O que os réus confessaram
Giancarlo Gomes, subtenente, confirmou que, enquanto atuava na Abin, buscou elos entre um parente de Luís Roberto Barroso, ministro do STF, e a empresa Positivo, que fabricou as urnas usadas em 2022.
A PGR acusa Giancarlo de integrar um "núcleo de contrainteligência", responsável por produzir desinformação contra opositores com o aparato da Abin.
Blitze da PRF no 2º turno
Dados revelados durante a investigação apontaram atuação desproporcional na região: foram 2.185 ônibus fiscalizados no Nordeste, frente a 310 no Norte e 528 no Sudeste. A investigação aponta ainda que Vasques teria dado ordens para dificultar o transporte de eleitores no dia do
segundo turno.
O que os réus negaram
O ex-diretor da Polícia Rodoviária Federal (PRF), Silvinei Vasques, negou que a corporação tenha realizado blitze ilegais no Nordeste para dificultar o voto em Lula. Segundo ele, as ações visavam coibir crimes eleitorais.
As contradições de Mauro Cid
Desde que firmou acordo de colaboração com a Justiça, o tenente-coronel Mauro Cid tem se envolvido em episódios que colocam em dúvida a credibilidade como delator e ameaçam o pacto firmado com a Procuradoria-Geral da República (PGR).
Em março de 2024, a revista Veja divulgou áudios em que Cid criticava a condução das investigações sobre a tentativa de golpe de Estado. Ele acusava o ministro Alexandre de Moraes de ter uma "narrativa pronta". Convocado a prestar esclarecimentos, Cid voltou à prisão preventiva, mas foi solto em 3 de maio, sob medidas cautelares. O acordo de delação foi mantido.
Outro ponto de tensão surgiu após a deflagração da Operação Contragolpe, em novembro de 2023, que revelou um plano para assassinar autoridades, batizado de "Punhal Verde e Amarelo". Segundo a Polícia Federal, Cid tinha conhecimento da conspiração, mas omitiu a informação. A corporação pediu a anulação do acordo, mas após nova audiência com Moraes, a colaboração foi preservada.
Em junho de 2024, durante interrogatório, Cid foi questionado pela defesa do ex-presidente Jair Bolsonaro sobre um perfil no Instagram, de nome @gabrielar702. O militar afirmou não saber se o perfil pertencia à sua esposa. Reportagem da Veja, no entanto, revelou que a conta — vinculada a um email em nome de Cid, segundo a Meta — teria sido usada por ele para repassar a terceiros informações sigilosas do acordo.
Cid também foi confrontado em uma acareação com Braga Netto, a pedido da defesa do ex-ministro. O ponto central foi uma reunião ocorrida em 12 de novembro de 2022, na casa de Braga Netto.
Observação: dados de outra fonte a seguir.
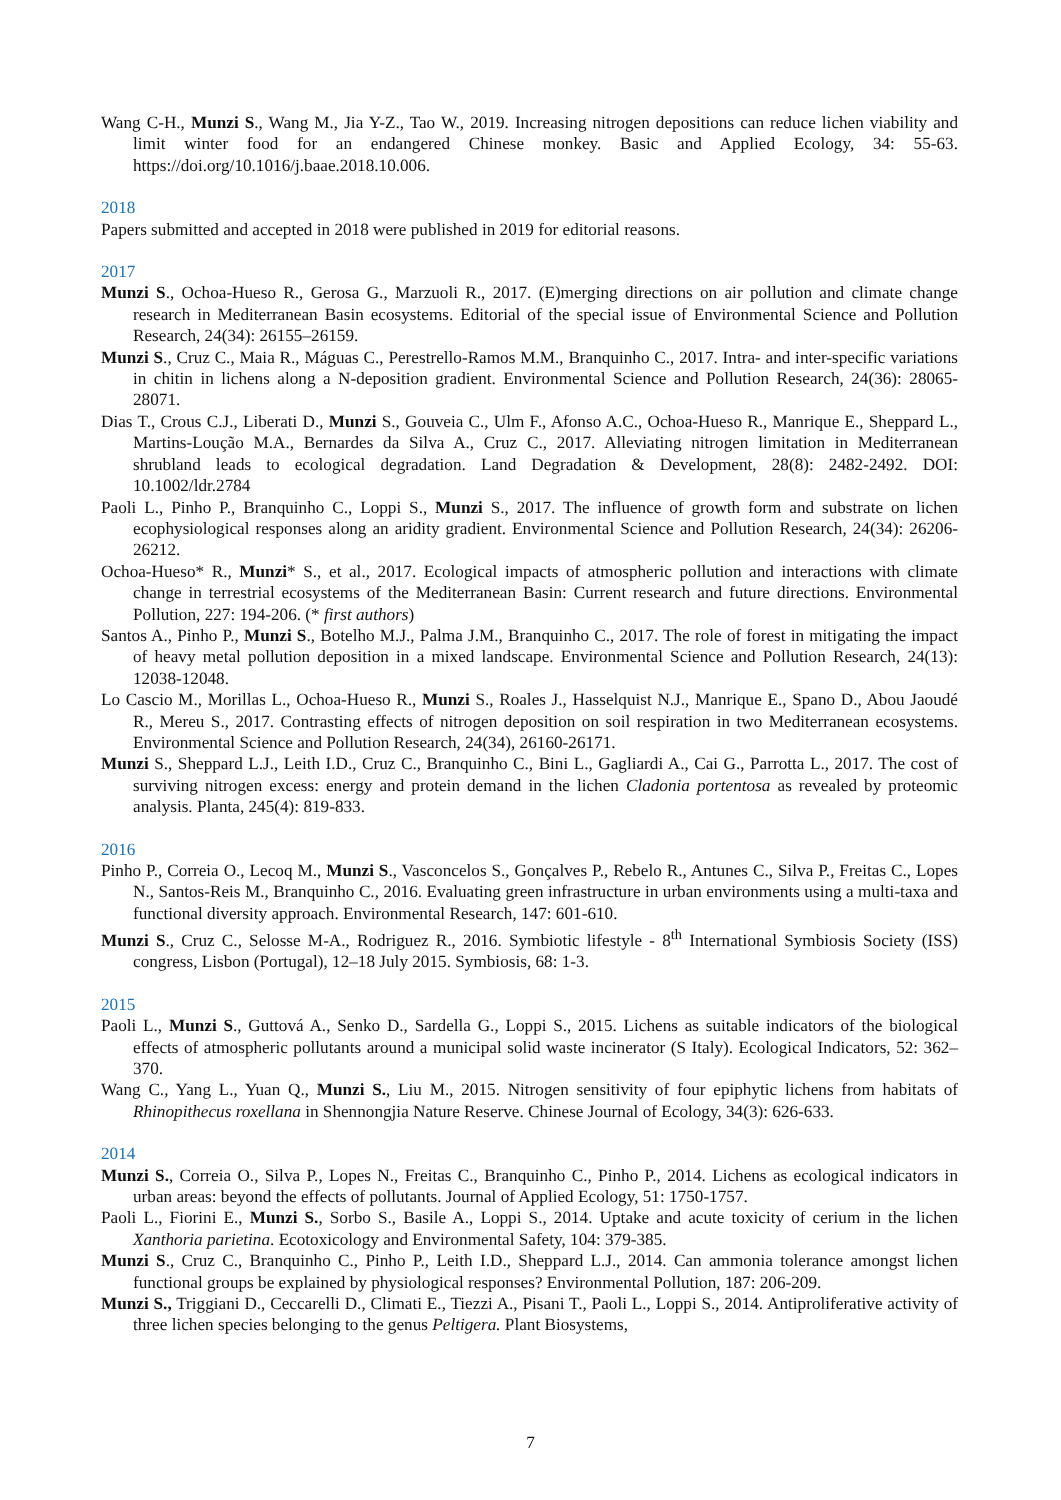Wang C-H., Munzi S., Wang M., Jia Y-Z., Tao W., 2019. Increasing nitrogen depositions can reduce lichen viability and limit winter food for an endangered Chinese monkey. Basic and Applied Ecology, 34: 55-63. https://doi.org/10.1016/j.baae.2018.10.006.
2018
Papers submitted and accepted in 2018 were published in 2019 for editorial reasons.
2017
Munzi S., Ochoa-Hueso R., Gerosa G., Marzuoli R., 2017. (E)merging directions on air pollution and climate change research in Mediterranean Basin ecosystems. Editorial of the special issue of Environmental Science and Pollution Research, 24(34): 26155–26159.
Munzi S., Cruz C., Maia R., Máguas C., Perestrello-Ramos M.M., Branquinho C., 2017. Intra- and inter-specific variations in chitin in lichens along a N-deposition gradient. Environmental Science and Pollution Research, 24(36): 28065-28071.
Dias T., Crous C.J., Liberati D., Munzi S., Gouveia C., Ulm F., Afonso A.C., Ochoa-Hueso R., Manrique E., Sheppard L., Martins-Loução M.A., Bernardes da Silva A., Cruz C., 2017. Alleviating nitrogen limitation in Mediterranean shrubland leads to ecological degradation. Land Degradation & Development, 28(8): 2482-2492. DOI: 10.1002/ldr.2784
Paoli L., Pinho P., Branquinho C., Loppi S., Munzi S., 2017. The influence of growth form and substrate on lichen ecophysiological responses along an aridity gradient. Environmental Science and Pollution Research, 24(34): 26206-26212.
Ochoa-Hueso* R., Munzi* S., et al., 2017. Ecological impacts of atmospheric pollution and interactions with climate change in terrestrial ecosystems of the Mediterranean Basin: Current research and future directions. Environmental Pollution, 227: 194-206. (* first authors)
Santos A., Pinho P., Munzi S., Botelho M.J., Palma J.M., Branquinho C., 2017. The role of forest in mitigating the impact of heavy metal pollution deposition in a mixed landscape. Environmental Science and Pollution Research, 24(13): 12038-12048.
Lo Cascio M., Morillas L., Ochoa-Hueso R., Munzi S., Roales J., Hasselquist N.J., Manrique E., Spano D., Abou Jaoudé R., Mereu S., 2017. Contrasting effects of nitrogen deposition on soil respiration in two Mediterranean ecosystems. Environmental Science and Pollution Research, 24(34), 26160-26171.
Munzi S., Sheppard L.J., Leith I.D., Cruz C., Branquinho C., Bini L., Gagliardi A., Cai G., Parrotta L., 2017. The cost of surviving nitrogen excess: energy and protein demand in the lichen Cladonia portentosa as revealed by proteomic analysis. Planta, 245(4): 819-833.
2016
Pinho P., Correia O., Lecoq M., Munzi S., Vasconcelos S., Gonçalves P., Rebelo R., Antunes C., Silva P., Freitas C., Lopes N., Santos-Reis M., Branquinho C., 2016. Evaluating green infrastructure in urban environments using a multi-taxa and functional diversity approach. Environmental Research, 147: 601-610.
Munzi S., Cruz C., Selosse M-A., Rodriguez R., 2016. Symbiotic lifestyle - 8<sup>th</sup> International Symbiosis Society (ISS) congress, Lisbon (Portugal), 12–18 July 2015. Symbiosis, 68: 1-3.
2015
Paoli L., Munzi S., Guttová A., Senko D., Sardella G., Loppi S., 2015. Lichens as suitable indicators of the biological effects of atmospheric pollutants around a municipal solid waste incinerator (S Italy). Ecological Indicators, 52: 362–370.
Wang C., Yang L., Yuan Q., Munzi S., Liu M., 2015. Nitrogen sensitivity of four epiphytic lichens from habitats of Rhinopithecus roxellana in Shennongjia Nature Reserve. Chinese Journal of Ecology, 34(3): 626-633.
2014
Munzi S., Correia O., Silva P., Lopes N., Freitas C., Branquinho C., Pinho P., 2014. Lichens as ecological indicators in urban areas: beyond the effects of pollutants. Journal of Applied Ecology, 51: 1750-1757.
Paoli L., Fiorini E., Munzi S., Sorbo S., Basile A., Loppi S., 2014. Uptake and acute toxicity of cerium in the lichen Xanthoria parietina. Ecotoxicology and Environmental Safety, 104: 379-385.
Munzi S., Cruz C., Branquinho C., Pinho P., Leith I.D., Sheppard L.J., 2014. Can ammonia tolerance amongst lichen functional groups be explained by physiological responses? Environmental Pollution, 187: 206-209.
Munzi S., Triggiani D., Ceccarelli D., Climati E., Tiezzi A., Pisani T., Paoli L., Loppi S., 2014. Antiproliferative activity of three lichen species belonging to the genus Peltigera. Plant Biosystems,
7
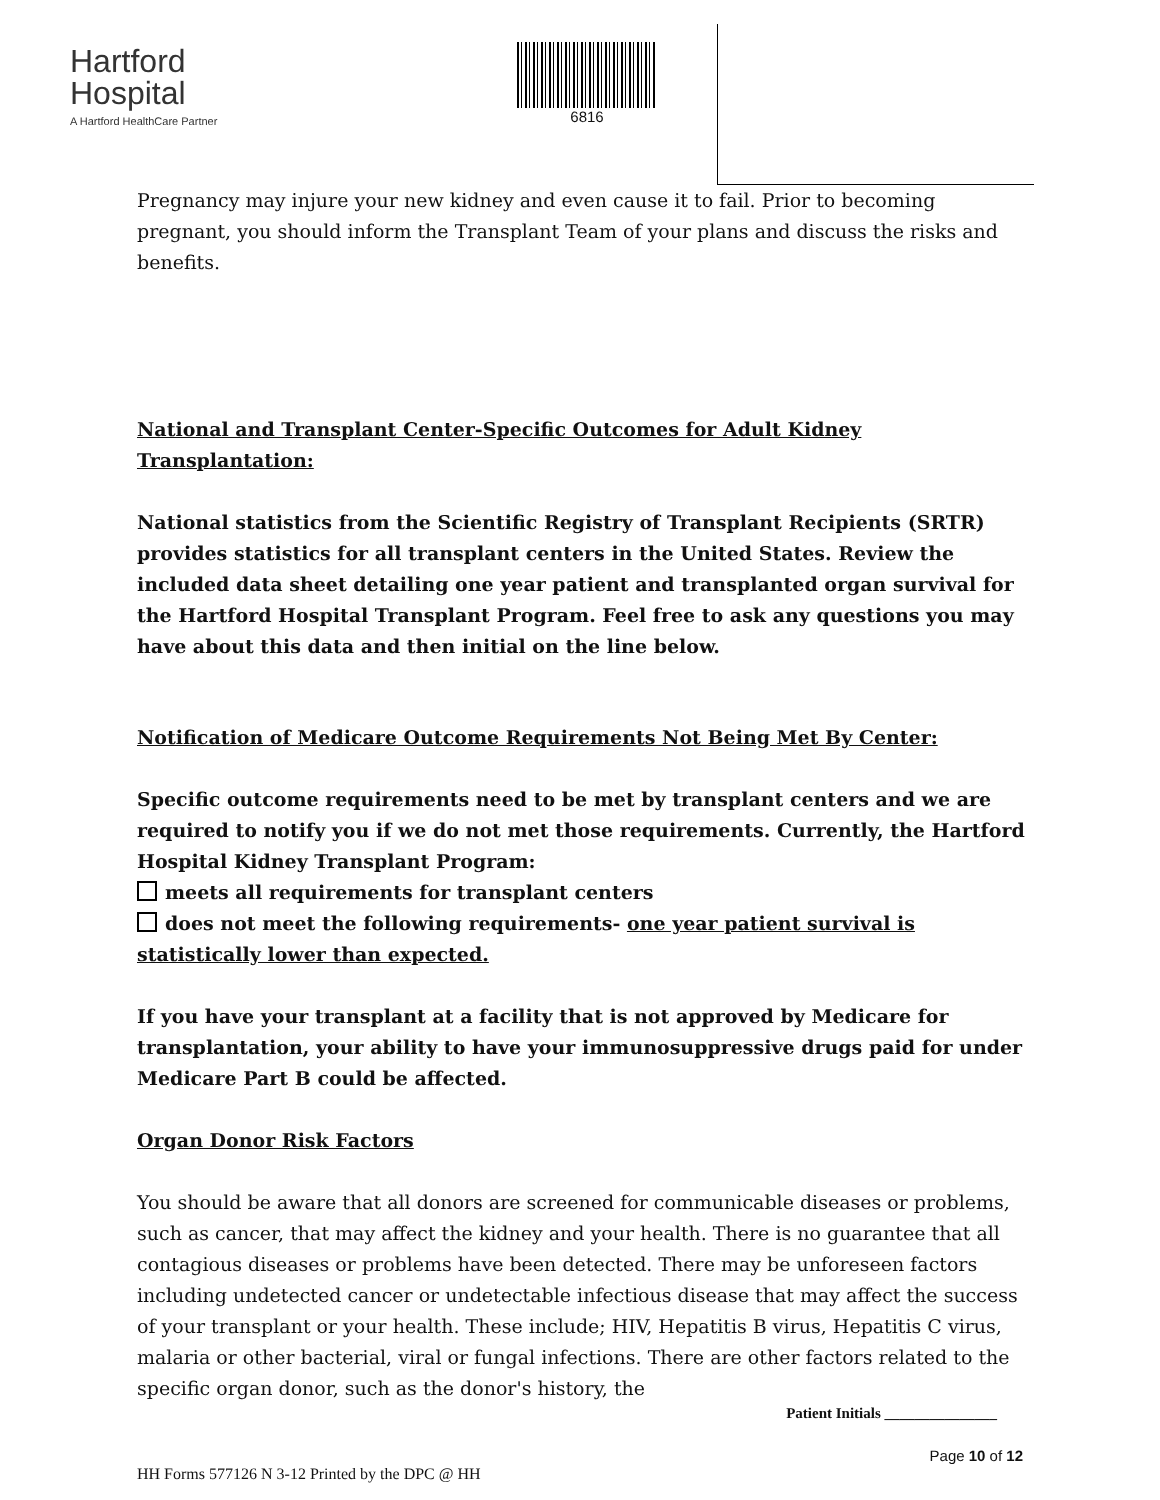Hartford
Hospital
A Hartford HealthCare Partner
6816
Pregnancy may injure your new kidney and even cause it to fail. Prior to becoming pregnant, you should inform the Transplant Team of your plans and discuss the risks and benefits.
National and Transplant Center-Specific Outcomes for Adult Kidney Transplantation:
National statistics from the Scientific Registry of Transplant Recipients (SRTR) provides statistics for all transplant centers in the United States. Review the included data sheet detailing one year patient and transplanted organ survival for the Hartford Hospital Transplant Program. Feel free to ask any questions you may have about this data and then initial on the line below.
Notification of Medicare Outcome Requirements Not Being Met By Center:
Specific outcome requirements need to be met by transplant centers and we are required to notify you if we do not met those requirements. Currently, the Hartford Hospital Kidney Transplant Program:
meets all requirements for transplant centers
does not meet the following requirements- one year patient survival is statistically lower than expected.
If you have your transplant at a facility that is not approved by Medicare for transplantation, your ability to have your immunosuppressive drugs paid for under Medicare Part B could be affected.
Organ Donor Risk Factors
You should be aware that all donors are screened for communicable diseases or problems, such as cancer, that may affect the kidney and your health. There is no guarantee that all contagious diseases or problems have been detected. There may be unforeseen factors including undetected cancer or undetectable infectious disease that may affect the success of your transplant or your health. These include; HIV, Hepatitis B virus, Hepatitis C virus, malaria or other bacterial, viral or fungal infections. There are other factors related to the specific organ donor, such as the donor's history, the
Patient Initials _______________
Page 10 of 12
HH Forms 577126 N 3-12 Printed by the DPC @ HH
Cid declarou que o encontro, ao qual compareceu com dois dos chamados "kids pretos", teve como pauta a preparação de ações para instaurar um "caos social". Braga Netto nega e afirma que todos os presentes chegaram e saíram juntos — Cid diz que deixou o local antes.
O tenente-coronel mudou de versão sobre o encontro ao longo do tempo. Inicialmente, disse que a reunião era apenas para os dois militares tirarem uma foto com Braga Netto. Só em audiência com Moraes, em novembro de 2024, é que relatou discussões sobre um plano de desestabilização social.
Outro ponto de divergência entre os dois réus é a suposta entrega de dinheiro em uma caixa de vinho. Cid afirma que Braga Netto lhe entregou um pacote lacrado, que, segundo ele, continha dinheiro destinado aos "kids pretos". O general nega, e ambos mantiveram suas versões durante a acareação. A defesa de Braga Netto classificou Cid como "mentiroso", enquanto a PGR considerou inverossímil a negativa do general.
Nas alegações finais, a Procuradoria reconheceu que a colaboração de Cid contribuiu para a investigação, mas ressaltou que grande parte dos fatos foi esclarecida de forma "espontânea" pela Polícia Federal.